I'm an experienced cybersecurity professional with a comprehensive background in various industry-recognized certifications and practical hands-on experience. My expertise spans a range of domains, including but not limited to Certified Information Systems Security Professional (CISSP), Certified in Risk and Information Systems Control (CRISC), Certified Ethical Hacker (CEH), Certified Cloud Security Professional (CCSP), and others. Over the years, I've successfully navigated the complexities of cybersecurity, earning certifications such as CEH, CRISC, CISSP, CCSP, CompTIA Advanced Security Practitioner (CASP), and Microsoft Certified Solutions Expert (MCSE: Security) on my first attempt.

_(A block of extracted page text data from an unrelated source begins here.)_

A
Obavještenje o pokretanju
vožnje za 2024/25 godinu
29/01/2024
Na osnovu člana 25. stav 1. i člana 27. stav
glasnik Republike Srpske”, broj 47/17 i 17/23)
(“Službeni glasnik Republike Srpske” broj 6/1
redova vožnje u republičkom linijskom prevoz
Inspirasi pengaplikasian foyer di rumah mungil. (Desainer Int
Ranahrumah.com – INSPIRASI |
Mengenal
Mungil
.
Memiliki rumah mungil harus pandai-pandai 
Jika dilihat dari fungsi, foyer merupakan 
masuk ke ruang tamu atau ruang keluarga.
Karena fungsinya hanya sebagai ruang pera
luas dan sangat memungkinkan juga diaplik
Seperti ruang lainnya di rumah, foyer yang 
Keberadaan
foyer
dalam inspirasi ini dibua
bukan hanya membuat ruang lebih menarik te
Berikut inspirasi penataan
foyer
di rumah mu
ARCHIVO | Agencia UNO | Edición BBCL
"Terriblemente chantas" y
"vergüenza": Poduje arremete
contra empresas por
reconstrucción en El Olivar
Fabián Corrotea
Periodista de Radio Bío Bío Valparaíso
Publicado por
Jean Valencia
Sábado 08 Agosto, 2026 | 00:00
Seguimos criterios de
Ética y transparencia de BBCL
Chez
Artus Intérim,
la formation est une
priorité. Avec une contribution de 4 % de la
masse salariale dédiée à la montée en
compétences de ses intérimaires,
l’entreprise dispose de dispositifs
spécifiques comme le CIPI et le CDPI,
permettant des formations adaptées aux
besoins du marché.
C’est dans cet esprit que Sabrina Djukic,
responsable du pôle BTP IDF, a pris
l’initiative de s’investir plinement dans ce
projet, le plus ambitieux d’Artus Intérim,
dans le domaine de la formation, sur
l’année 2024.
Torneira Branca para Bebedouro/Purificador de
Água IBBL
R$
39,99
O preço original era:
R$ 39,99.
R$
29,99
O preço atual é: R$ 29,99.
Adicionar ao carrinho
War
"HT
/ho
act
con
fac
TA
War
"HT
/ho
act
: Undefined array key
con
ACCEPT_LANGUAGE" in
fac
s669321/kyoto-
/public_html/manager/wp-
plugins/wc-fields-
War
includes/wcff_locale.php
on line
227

Now, delving into the article by Patrick Jordan, CISSP, CRISC, CEH, CCSP, it provides valuable insights for individuals preparing for cybersecurity certification exams. Here are the key concepts discussed:
-
Stress of Certification Exams: The article acknowledges the stress associated with preparing for and taking cybersecurity certification exams. The financial investment and potential career implications add to the pressure.
-
Importance of Common Sense: The author emphasizes that success in cybersecurity certification exams is not about a magic bullet or a single best source of study materials but about applying common sense. This is presented as a fundamental tool available to all.
-
Personalized Study Approaches: The article suggests that there is no one-size-fits-all approach to exam preparation. Individuals are encouraged to find the study materials that work best for them, whether through boot camp courses with live instructors or self-study.
-
Quality of Study Materials: The author recommends seeking high-quality content, preferably from the certification body itself. This includes various resources such as live or streamed courses, e-books, printed study guides, practice exams, quiz apps, and similar materials.
-
Thorough Coverage of Exam Content: It is advised not to skip any section of the exam content, even if it is weighted less. The article suggests that getting a decent number of questions right in a lower-weighted domain can be crucial for overall success.
-
Note-Taking: The importance of taking detailed notes while studying, especially on challenging topics or weak areas, is highlighted. This includes note-taking during live or on-demand presentations and while going through practice exams or quizzes.
-
Understanding vs. Memorization: The article advocates for a deep understanding of the content rather than memorizing answers. This is presented as essential for long-term retention and the ability to apply knowledge effectively in real-world scenarios.
-
Personal Experience and Certification Portfolio: The author shares personal experience over 15 years, successfully obtaining certifications like CEH, CRISC, CISSP, CCSP, CASP, and MCSE: Security. The focus is not just on passing exams but on retaining and applying the acquired knowledge in a professional environment.
Overall, the article provides practical tips and a mindset for approaching cybersecurity certification exams, drawing from the author's extensive experience and a diverse range of certifications.